### Activity
Copy out the lines word for word, beginning at the line that has "消费者提供了既安全又美味的中秋选择。随着节日的" and ending after the line that has "阅读 (321542)".

### Data records
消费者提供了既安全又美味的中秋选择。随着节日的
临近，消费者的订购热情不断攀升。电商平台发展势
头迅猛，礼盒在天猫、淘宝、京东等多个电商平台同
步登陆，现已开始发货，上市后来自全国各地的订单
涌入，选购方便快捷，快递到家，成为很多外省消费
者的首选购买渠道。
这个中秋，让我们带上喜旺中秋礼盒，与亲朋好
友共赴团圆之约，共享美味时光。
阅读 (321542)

==

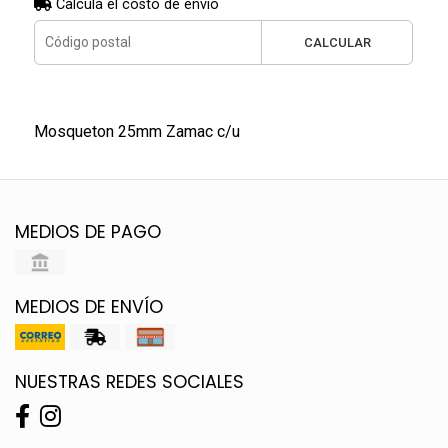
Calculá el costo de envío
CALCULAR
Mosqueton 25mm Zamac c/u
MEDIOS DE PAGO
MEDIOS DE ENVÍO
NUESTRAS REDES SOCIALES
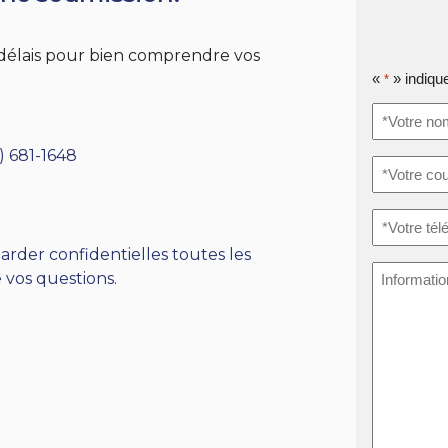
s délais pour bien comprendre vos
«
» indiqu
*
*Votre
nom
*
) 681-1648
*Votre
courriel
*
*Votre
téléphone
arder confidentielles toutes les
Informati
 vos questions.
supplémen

### Problem solution
消费者提供了既安全又美味的中秋选择。随着节日的
临近，消费者的订购热情不断攀升。电商平台发展势
头迅猛，礼盒在天猫、淘宝、京东等多个电商平台同
步登陆，现已开始发货，上市后来自全国各地的订单
涌入，选购方便快捷，快递到家，成为很多外省消费
者的首选购买渠道。
这个中秋，让我们带上喜旺中秋礼盒，与亲朋好
友共赴团圆之约，共享美味时光。
阅读 (321542)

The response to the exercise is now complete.